Host Francesca Rheannon talks with comix master Art Spiegelman. When Spiegelman’s Maus I: A Survivors Tale: My Father Bleeds History was published in 1986, (followed by Maus II: A Survivors Tale: And Here My Troubles Began
in 1991), it exploded notions about the limited role of comix as art and literature.
Winning a special Pulitzer Prize in 1992–the only comic book ever to do so–Maus is a memoir in graphic form of Spiegelman’s father’s experiences in Auschwitz and the impact that had on the artist’s own childhood growing up in New York City. His mother was also a survivor of the Nazi concentration camps.
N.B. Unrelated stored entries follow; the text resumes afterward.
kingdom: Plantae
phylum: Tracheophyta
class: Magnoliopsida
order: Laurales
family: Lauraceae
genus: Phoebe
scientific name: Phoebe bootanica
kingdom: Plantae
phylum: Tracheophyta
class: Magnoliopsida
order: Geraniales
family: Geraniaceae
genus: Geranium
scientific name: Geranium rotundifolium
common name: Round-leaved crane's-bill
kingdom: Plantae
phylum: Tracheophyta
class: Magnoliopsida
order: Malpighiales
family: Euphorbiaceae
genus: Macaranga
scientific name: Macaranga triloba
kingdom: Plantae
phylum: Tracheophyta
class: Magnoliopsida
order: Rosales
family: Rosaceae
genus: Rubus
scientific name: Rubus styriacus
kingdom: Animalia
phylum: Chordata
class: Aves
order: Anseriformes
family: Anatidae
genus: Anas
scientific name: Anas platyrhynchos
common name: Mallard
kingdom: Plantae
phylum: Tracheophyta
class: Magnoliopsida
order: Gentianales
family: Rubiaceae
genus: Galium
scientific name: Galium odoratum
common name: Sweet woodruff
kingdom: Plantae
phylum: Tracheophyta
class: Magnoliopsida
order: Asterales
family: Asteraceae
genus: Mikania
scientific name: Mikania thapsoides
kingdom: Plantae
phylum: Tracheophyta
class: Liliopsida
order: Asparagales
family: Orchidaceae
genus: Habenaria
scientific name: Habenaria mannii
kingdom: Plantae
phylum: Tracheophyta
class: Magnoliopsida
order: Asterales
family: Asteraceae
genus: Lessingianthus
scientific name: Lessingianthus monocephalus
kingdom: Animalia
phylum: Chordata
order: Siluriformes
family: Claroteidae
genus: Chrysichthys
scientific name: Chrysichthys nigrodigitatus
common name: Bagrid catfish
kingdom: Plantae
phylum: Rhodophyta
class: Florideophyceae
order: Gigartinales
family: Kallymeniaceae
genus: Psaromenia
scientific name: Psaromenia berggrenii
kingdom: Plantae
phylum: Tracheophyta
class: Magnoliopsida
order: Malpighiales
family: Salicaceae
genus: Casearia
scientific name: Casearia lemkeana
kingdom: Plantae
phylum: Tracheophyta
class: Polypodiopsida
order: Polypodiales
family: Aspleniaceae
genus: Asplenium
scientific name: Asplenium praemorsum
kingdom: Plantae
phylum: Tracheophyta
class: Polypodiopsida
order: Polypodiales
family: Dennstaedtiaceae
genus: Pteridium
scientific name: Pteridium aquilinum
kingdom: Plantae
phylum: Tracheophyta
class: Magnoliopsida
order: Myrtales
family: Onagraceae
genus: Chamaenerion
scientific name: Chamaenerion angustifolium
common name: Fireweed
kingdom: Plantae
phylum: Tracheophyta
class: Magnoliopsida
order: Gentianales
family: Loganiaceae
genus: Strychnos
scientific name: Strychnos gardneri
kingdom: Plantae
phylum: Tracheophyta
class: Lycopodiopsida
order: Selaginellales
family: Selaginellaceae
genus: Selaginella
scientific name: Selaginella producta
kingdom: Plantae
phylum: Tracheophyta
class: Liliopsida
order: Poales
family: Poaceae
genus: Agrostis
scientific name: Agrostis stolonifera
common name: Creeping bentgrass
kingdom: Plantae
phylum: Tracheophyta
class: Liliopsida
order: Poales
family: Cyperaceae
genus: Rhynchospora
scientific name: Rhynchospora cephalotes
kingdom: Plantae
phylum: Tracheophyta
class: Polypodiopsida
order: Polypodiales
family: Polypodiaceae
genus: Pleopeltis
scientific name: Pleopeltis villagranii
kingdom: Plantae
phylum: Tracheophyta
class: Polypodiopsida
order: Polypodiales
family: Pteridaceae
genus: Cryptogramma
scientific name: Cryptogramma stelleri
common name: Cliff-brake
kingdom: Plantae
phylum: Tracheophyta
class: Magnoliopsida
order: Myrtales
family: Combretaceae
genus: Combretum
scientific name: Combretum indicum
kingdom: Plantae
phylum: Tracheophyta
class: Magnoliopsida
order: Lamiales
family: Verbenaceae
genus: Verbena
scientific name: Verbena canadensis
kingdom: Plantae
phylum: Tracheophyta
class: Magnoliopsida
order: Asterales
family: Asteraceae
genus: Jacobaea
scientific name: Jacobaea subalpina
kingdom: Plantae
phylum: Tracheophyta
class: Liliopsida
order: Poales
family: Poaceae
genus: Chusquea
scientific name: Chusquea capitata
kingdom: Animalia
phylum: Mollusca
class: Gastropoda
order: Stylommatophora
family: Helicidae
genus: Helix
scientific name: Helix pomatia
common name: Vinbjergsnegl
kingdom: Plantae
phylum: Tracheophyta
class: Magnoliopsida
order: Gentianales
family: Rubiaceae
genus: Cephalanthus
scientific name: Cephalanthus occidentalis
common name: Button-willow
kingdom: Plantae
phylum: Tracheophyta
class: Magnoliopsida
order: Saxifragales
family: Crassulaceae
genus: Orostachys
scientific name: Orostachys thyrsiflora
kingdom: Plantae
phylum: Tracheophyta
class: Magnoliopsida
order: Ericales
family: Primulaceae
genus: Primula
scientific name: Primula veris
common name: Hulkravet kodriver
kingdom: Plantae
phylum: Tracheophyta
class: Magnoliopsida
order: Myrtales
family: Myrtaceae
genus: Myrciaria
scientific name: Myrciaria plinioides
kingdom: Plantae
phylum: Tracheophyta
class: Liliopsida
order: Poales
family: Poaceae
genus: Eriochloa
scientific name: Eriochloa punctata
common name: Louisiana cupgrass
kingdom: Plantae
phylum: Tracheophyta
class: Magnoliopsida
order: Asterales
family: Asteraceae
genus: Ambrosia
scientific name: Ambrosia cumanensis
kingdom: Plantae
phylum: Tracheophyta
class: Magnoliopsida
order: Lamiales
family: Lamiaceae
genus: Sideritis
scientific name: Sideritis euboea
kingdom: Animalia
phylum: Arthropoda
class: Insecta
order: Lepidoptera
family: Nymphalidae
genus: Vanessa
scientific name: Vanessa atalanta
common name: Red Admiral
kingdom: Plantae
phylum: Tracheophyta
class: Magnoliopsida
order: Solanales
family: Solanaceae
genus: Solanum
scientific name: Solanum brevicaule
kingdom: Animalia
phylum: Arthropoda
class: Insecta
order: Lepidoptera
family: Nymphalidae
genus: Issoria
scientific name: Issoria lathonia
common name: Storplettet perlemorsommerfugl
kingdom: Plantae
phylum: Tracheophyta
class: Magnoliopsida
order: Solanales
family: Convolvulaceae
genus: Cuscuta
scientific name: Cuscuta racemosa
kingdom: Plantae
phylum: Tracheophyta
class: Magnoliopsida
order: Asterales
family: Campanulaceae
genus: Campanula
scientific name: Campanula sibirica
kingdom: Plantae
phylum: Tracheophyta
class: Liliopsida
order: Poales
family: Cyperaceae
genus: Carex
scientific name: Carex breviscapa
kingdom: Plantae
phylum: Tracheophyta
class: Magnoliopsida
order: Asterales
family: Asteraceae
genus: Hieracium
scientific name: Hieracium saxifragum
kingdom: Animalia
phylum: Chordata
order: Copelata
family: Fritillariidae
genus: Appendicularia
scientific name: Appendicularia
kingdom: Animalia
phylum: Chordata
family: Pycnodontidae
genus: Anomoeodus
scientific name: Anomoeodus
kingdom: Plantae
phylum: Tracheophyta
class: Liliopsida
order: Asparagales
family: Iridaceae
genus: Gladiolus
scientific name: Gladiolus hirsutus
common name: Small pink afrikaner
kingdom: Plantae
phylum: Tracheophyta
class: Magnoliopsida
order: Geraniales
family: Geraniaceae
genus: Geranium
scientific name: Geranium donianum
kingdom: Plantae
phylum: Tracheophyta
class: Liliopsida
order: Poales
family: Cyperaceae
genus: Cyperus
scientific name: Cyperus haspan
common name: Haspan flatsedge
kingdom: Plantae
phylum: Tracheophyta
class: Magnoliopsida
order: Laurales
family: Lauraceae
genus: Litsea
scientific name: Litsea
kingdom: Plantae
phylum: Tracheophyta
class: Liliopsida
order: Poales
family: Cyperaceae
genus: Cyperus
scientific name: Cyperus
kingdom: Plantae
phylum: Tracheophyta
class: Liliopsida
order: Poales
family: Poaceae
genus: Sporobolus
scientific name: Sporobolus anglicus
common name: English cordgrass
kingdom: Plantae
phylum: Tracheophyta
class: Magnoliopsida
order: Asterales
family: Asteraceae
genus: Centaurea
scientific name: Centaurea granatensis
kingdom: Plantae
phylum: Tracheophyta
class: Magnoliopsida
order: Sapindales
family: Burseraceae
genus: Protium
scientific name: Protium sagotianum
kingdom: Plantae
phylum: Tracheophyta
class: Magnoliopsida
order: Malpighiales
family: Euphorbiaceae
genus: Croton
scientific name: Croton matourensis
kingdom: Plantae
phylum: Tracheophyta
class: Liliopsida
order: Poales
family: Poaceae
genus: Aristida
In 1968, she committed suicide, soon after Spiegelman himself was released from a mental hospital after suffering a nervous breakdown.
Maus was prefigured in an earlier work, Prisoner on the Hell Planet and in 1978 Spiegelman included that and other works in a collection of his underground comix called Breakdowns: Portrait of the Artist as a Young %@&*!. Innovative and drawn in a variety of styles in large format–the book sank like a stone. But now Spiegelman has “re-birthed it”, as he told me, with a new 20 page introduction and an afterword. We talk to him about BREAKDOWNS and breaking conventions in the comix.
Also, investigative journalist Greg Palast talks about the new comic book he produced with Robert F. Kennedy, Jr., STEAL BACK YOUR VOTE!. With illustrations by Ted Rall and other artists, the book is about the threat of massive voter suppression in the upcoming election and how to counter it.